Records>
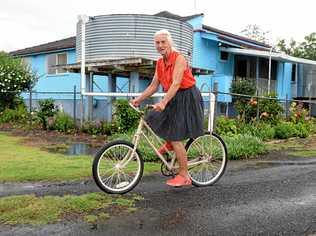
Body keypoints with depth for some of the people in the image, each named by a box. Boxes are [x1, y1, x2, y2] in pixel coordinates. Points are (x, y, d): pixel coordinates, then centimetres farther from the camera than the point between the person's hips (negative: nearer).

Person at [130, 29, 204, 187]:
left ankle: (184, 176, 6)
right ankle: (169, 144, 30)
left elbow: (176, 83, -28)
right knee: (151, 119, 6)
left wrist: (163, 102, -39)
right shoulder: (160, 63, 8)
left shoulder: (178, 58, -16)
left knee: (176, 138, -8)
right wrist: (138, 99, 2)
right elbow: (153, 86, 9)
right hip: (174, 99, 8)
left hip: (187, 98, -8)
---
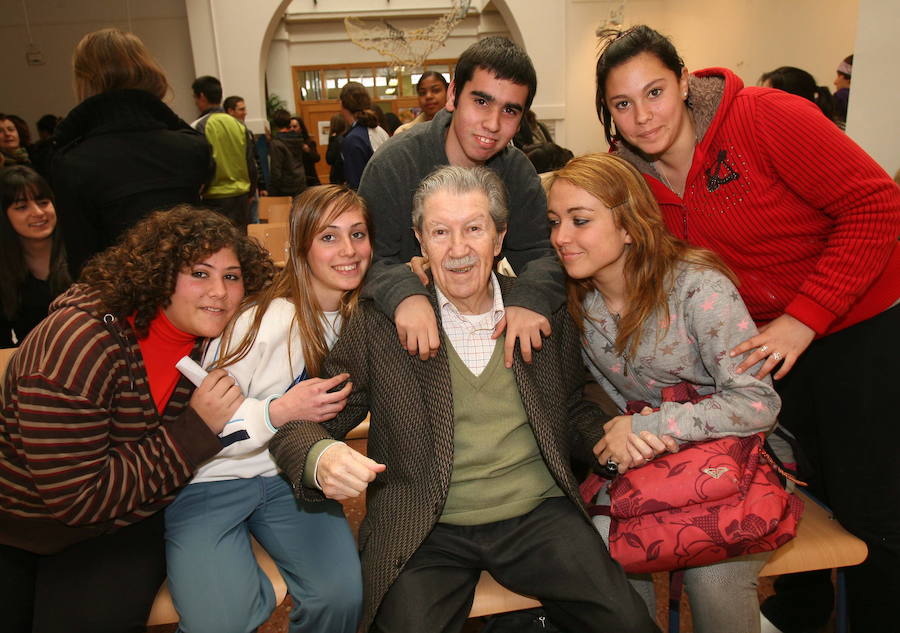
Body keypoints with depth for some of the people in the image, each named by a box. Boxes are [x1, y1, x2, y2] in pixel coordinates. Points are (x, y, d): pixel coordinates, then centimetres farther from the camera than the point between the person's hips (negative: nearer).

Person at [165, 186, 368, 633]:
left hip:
...
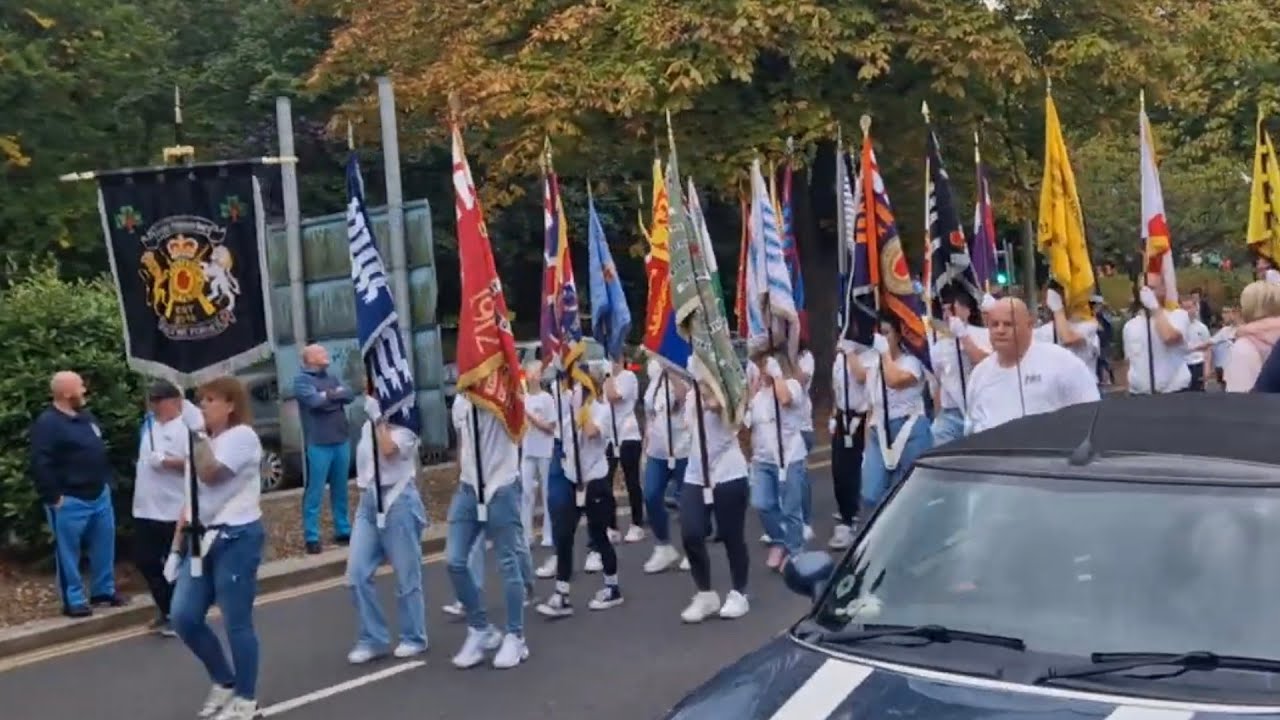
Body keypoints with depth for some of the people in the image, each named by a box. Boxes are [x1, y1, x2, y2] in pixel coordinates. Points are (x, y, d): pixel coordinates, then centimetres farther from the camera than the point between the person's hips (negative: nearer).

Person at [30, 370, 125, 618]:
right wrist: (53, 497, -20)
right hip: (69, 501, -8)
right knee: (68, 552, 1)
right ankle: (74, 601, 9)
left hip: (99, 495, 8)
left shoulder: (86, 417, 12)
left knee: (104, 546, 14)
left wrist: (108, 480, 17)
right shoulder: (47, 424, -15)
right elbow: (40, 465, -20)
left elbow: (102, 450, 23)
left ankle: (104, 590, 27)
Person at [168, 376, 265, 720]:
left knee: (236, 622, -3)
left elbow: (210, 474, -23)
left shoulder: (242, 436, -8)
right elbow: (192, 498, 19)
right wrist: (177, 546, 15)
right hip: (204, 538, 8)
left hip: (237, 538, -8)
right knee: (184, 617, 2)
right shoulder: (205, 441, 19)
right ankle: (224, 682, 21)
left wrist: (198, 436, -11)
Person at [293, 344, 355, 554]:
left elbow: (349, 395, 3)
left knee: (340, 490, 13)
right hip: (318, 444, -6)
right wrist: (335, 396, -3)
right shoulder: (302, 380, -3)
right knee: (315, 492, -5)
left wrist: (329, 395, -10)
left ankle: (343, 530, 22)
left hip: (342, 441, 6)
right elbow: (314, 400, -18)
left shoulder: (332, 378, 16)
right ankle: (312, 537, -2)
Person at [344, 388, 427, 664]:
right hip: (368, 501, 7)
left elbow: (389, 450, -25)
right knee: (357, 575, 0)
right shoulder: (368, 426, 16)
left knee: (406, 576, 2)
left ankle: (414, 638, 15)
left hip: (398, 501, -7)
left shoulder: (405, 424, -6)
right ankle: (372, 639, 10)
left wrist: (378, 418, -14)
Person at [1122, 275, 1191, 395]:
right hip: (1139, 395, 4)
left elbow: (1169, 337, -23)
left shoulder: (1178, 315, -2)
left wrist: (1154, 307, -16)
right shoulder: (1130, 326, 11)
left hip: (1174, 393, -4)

Task description> Convert the lines of the data from the line with "right knee: (184, 617, 2)" up to and including the line with "right ankle: (312, 537, -2)" into a JSON list of strings, one string per line, leaving out any blank lines.

Result below>
[
  "right knee: (184, 617, 2)",
  "right shoulder: (205, 441, 19)",
  "right ankle: (224, 682, 21)",
  "left wrist: (198, 436, -11)",
  "Person at [293, 344, 355, 554]:",
  "left elbow: (349, 395, 3)",
  "left knee: (340, 490, 13)",
  "right hip: (318, 444, -6)",
  "right wrist: (335, 396, -3)",
  "right shoulder: (302, 380, -3)",
  "right knee: (315, 492, -5)",
  "left wrist: (329, 395, -10)",
  "left ankle: (343, 530, 22)",
  "left hip: (342, 441, 6)",
  "right elbow: (314, 400, -18)",
  "left shoulder: (332, 378, 16)",
  "right ankle: (312, 537, -2)"
]